How can I remove gpg key that I added using apt-key add -?

First you need to find the key id of the key you added. Do this by the command:

sudo apt-key list

It will list all the keys that you have, with each entry looking like this:

pub   1024R/B455BEF0 2010-07-29
uid                  Launchpad clicompanion-nightlies

Once you have figured out which key to remove, use the command sudo apt-key del <keyid> where <keyid> is replaced with the actual keyid of the key you want to remove from your keyring.

$ sudo apt-key del B455BEF0
$ apt-key list | grep clicompan
$

On 16.10 the short key id is no longer shown when you use the list command, but it is actually the last 8 characters of the long hex.

So for example the key id for the following key

/etc/apt/trusted.gpg.d/ubuntu-keyring-2012-cdimage.gpg
------------------------------------------------------
pub   rsa4096 2012-05-11 [SC]
      8439 38DF 228D 22F7 B374  2BC0 D94A A3F0 EFE2 1092
uid           [ unknown] Ubuntu CD Image Automatic Signing Key (2012) <[email protected]>

The key id will be EFE21092

I made a short script to make things easier and using a string instead of the id.

You can use my script if the key contains a unique string you know.
e.g. in my case for webmin

pub   1024D/11F63C51 2002-02-28
uid                  Jamie Cameron <[email protected]>
sub   1024g/1B24BE83 2002-02-28

I'm sure only the webmin key on my system has jcameron than I use this script to remove the according key.

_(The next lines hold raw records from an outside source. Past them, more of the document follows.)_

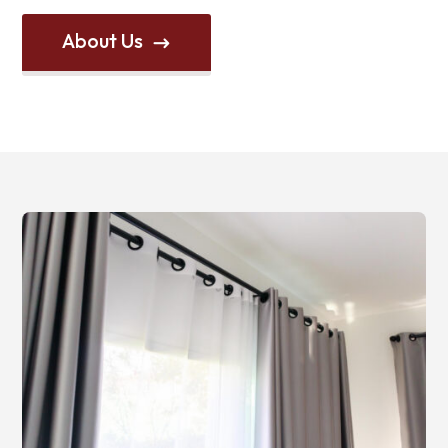
About Us
$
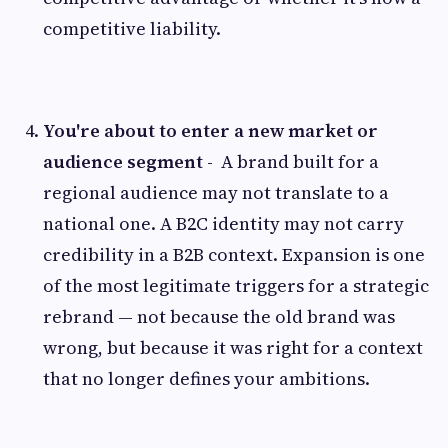
competitive liability.
You're about to enter a new market or
audience segment -
A brand built for a
regional audience may not translate to a
national one. A B2C identity may not carry
credibility in a B2B context. Expansion is one
of the most legitimate triggers for a strategic
rebrand — not because the old brand was
wrong, but because it was right for a context
that no longer defines your ambitions.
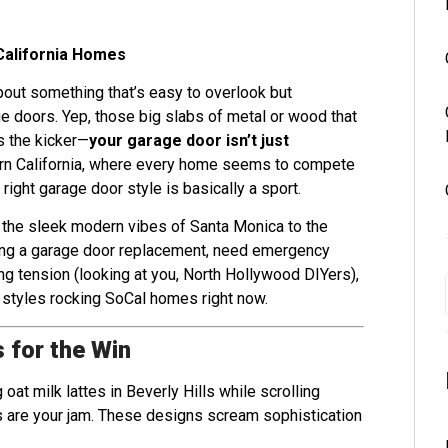
California Homes
about something that’s easy to overlook but
e doors. Yep, those big slabs of metal or wood that
s the kicker—
your garage door isn’t just
ern California, where every home seems to compete
ight garage door style is basically a sport.
 the sleek modern vibes of Santa Monica to the
eing a garage door replacement, need emergency
ing tension (looking at you, North Hollywood DIYers),
 styles rocking SoCal homes right now.
 for the Win
 oat milk lattes in Beverly Hills while scrolling
 are your jam. These designs scream sophistication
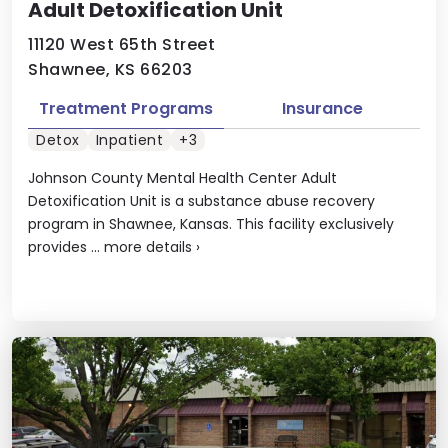
Adult Detoxification Unit
11120 West 65th Street
Shawnee, KS 66203
Treatment Programs
Insurance
Detox
Inpatient
+3
Johnson County Mental Health Center Adult
Detoxification Unit is a substance abuse recovery
program in Shawnee, Kansas. This facility exclusively
provides ...
more details
›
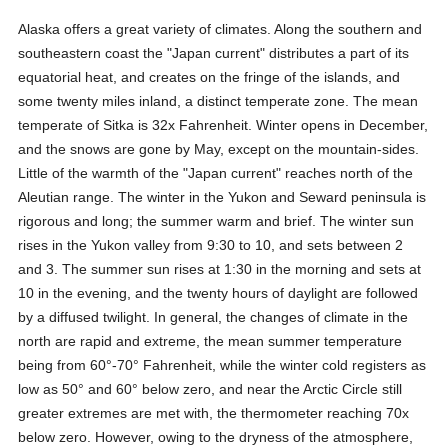
Alaska offers a great variety of climates. Along the southern and
southeastern coast the "Japan current" distributes a part of its
equatorial heat, and creates on the fringe of the islands, and
some twenty miles inland, a distinct temperate zone. The mean
temperate of Sitka is 32x Fahrenheit. Winter opens in December,
and the snows are gone by May, except on the mountain-sides.
Little of the warmth of the "Japan current" reaches north of the
Aleutian range. The winter in the Yukon and Seward peninsula is
rigorous and long; the summer warm and brief. The winter sun
rises in the Yukon valley from 9:30 to 10, and sets between 2
and 3. The summer sun rises at 1:30 in the morning and sets at
10 in the evening, and the twenty hours of daylight are followed
by a diffused twilight. In general, the changes of climate in the
north are rapid and extreme, the mean summer temperature
being from 60°-70° Fahrenheit, while the winter cold registers as
low as 50° and 60° below zero, and near the Arctic Circle still
greater extremes are met with, the thermometer reaching 70x
below zero. However, owing to the dryness of the atmosphere,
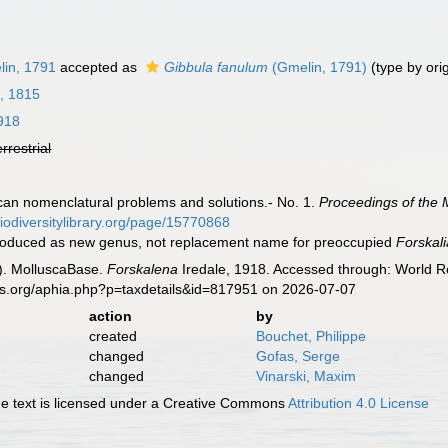
in, 1791
accepted as
Gibbula fanulum
(Gmelin, 1791)
(type by ori
, 1815
1918
errestrial
scan nomenclatural problems and solutions.- No. 1.
Proceedings of the 
biodiversitylibrary.org/page/15770868
ntroduced as new genus, not replacement name for preoccupied
Forskali
). MolluscaBase.
Forskalena
Iredale, 1918. Accessed through: World Re
es.org/aphia.php?p=taxdetails&id=817951 on 2026-07-07
action
by
created
Bouchet, Philippe
changed
Gofas, Serge
changed
Vinarski, Maxim
 text is licensed under a Creative Commons
Attribution 4.0 License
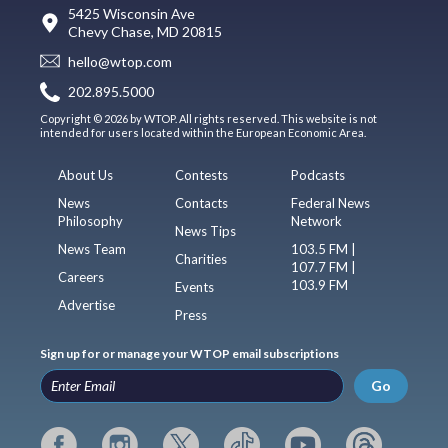
5425 Wisconsin Ave
Chevy Chase, MD 20815
hello@wtop.com
202.895.5000
Copyright © 2026 by WTOP. All rights reserved. This website is not
intended for users located within the European Economic Area.
About Us
Contests
Podcasts
News
Contacts
Federal News
Philosophy
Network
News Tips
News Team
103.5 FM |
Charities
107.7 FM |
Careers
103.9 FM
Events
Advertise
Press
Sign up for or manage your WTOP email subscriptions
Go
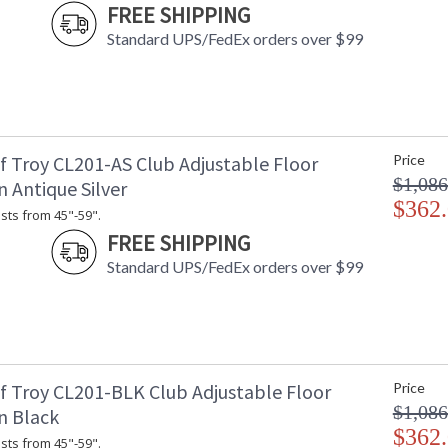
FREE SHIPPING
Standard UPS/FedEx orders over $99
f Troy CL201-AS Club Adjustable Floor
Price
$1,086
 Antique Silver
$362
sts from 45"-59".
FREE SHIPPING
Standard UPS/FedEx orders over $99
f Troy CL201-BLK Club Adjustable Floor
Price
$1,086
n Black
$362
sts from 45"-59".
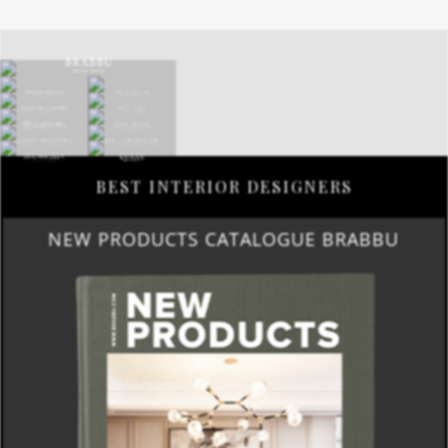
BEST INTERIOR DESIGNERS
NEW PRODUCTS CATALOGUE BRABBU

I saved it as ~/removeAptKey

and run it as

sudo ./removeAptKey jcameron

The ouput should be something like

KEYID: 11F63C51
OK

Here is my script:

#!/bin/bash

function printKeys(){
    echo "Installed keys are"
    echo ""
    sudo apt-key list
}

if [[ $EUID -ne 0 ]]; then
   echo "This script must be run as root" 1>&2
   exit 1
fi

if [[ $# -eq 0 ]]
then
    echo "No key name provided"
    exit 1
fi

UNIQUE=$1

sudo apt-key list | grep "${UNIQUE}" -B 1 > result.temp

LENGTH=$(cat result.temp | wc -l)

if [[ ${LENGTH} -gt 2 ]]
then
    echo "Attention you found more than 1 key. Use a more specific string."
    printKeys
    exit 2
fi

if [[ ${LENGTH} != 2 ]]
then
    echo "Key not found. Doing nothing."
    printKeys
    exit 3
fi

KEYID=$(cat result.temp | grep 'pub' | cut -d " " -f 4 | cut -d "/" -f 2)
echo "KEYID: "$KEYID

apt-key del ${KEYID}

rm result.temp

First I get the upper two lines of my key's block:

• sudo apt-key list: lists the apt keys as usual
• grep '${UNIQUE}' -B 1: take only the line containing the unique key string jcameron and -B 1 the line before
• > result.temp: Save it in a file (which is later removed)

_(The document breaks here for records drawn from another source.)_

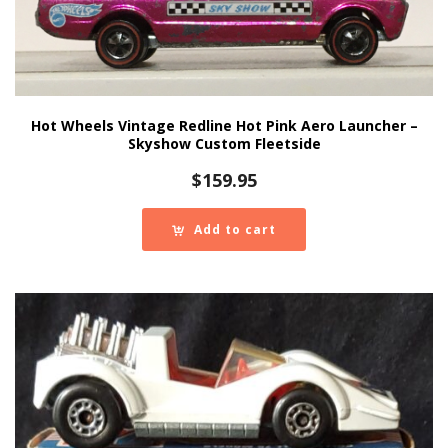
Hot Wheels Vintage Redline Hot Pink Aero Launcher –
Skyshow Custom Fleetside
$
159.95
Add to cart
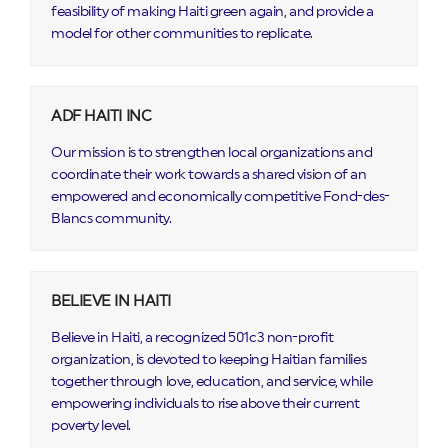
feasibility of making Haiti green again, and provide a
model for other communities to replicate.
ADF HAITI INC
Our mission is to strengthen local organizations and
coordinate their work towards a shared vision of an
empowered and economically competitive Fond-des-
Blancs community.
BELIEVE IN HAITI
Believe in Haiti, a recognized 501c3 non-profit
organization, is devoted to keeping Haitian families
together through love, education, and service, while
empowering individuals to rise above their current
poverty level.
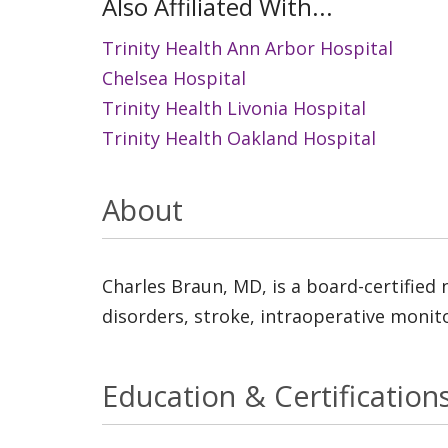
Also Affiliated With...
Trinity Health Ann Arbor Hospital
Chelsea Hospital
Trinity Health Livonia Hospital
Trinity Health Oakland Hospital
About
Charles Braun, MD, is a board-certified 
disorders, stroke, intraoperative monit
Education & Certification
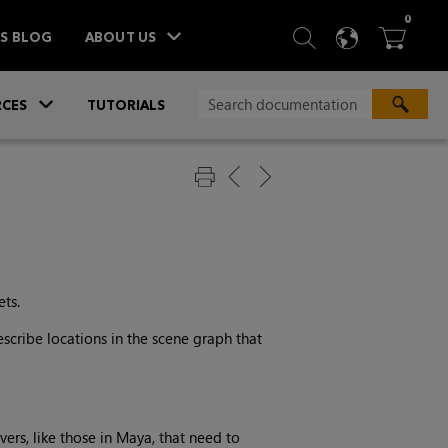
ITEM
0
SEARCH
LANGU
BA



TS BLOG
ABOUT US
»
CES
TUTORIALS
ets.
scribe locations in the scene graph that
ers, like those in Maya, that need to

If this returns exactly 2 lines (-> got exactly 1 key) I move on:

• grep 'pub': Now take only the line with the pup key id
• cut -d " " -f 4: take the 4th word of that line (the first is pub than come two spaces, than the string we are after ``)
• cut -d "/" -f 2: take only the part after /

And finally delete this key and cleanup

• apt-key del ${KEYID} (in my case 11F63C51)
• rm result.temp: don't need this file anymore